--- DATA SUPPLIED Enclosed Below ---
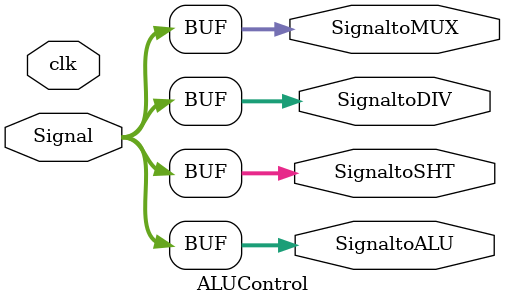
<source format=v>
`timescale 1ns/1ns
module ALUControl( clk, Signal, SignaltoALU, SignaltoSHT, SignaltoDIV, SignaltoMUX );
input clk ;
input [5:0] Signal ;
output [5:0] SignaltoALU ;
output [5:0] SignaltoSHT ;
output [5:0] SignaltoDIV ;
output [5:0] SignaltoMUX ;

//   Signal ( 6-bits)?
//   AND  : 36
//   OR   : 37
//   ADD  : 32
//   SUB  : 34
//   SLL  : 0
//   SLT  : 42
//   DIVU : 27


reg [5:0] temp ;
reg [6:0] counter ;


parameter AND = 6'b100100;
parameter OR  = 6'b100101;
parameter ADD = 6'b100000;
parameter SUB = 6'b100010;
parameter SLT = 6'b101010;
parameter SLL = 6'b000000;
parameter DIVU= 6'b011011;
parameter MFHI= 6'b010000;
parameter MFLO= 6'b010010;

/*
always@( posedge clk )
begin 
	temp = Signal ; 
end */

assign SignaltoALU = Signal ;
assign SignaltoSHT = Signal ;
assign SignaltoDIV = Signal ;
assign SignaltoMUX = Signal ;


endmodule
</source>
--- End of Enclosed DATA SUPPLIED ---
_TO DO_: Among the lines in the material above, some may hold "SignaltoMUX". State how many do, and add nothing.

_ANSWER TO THIS PROBLEM_: 3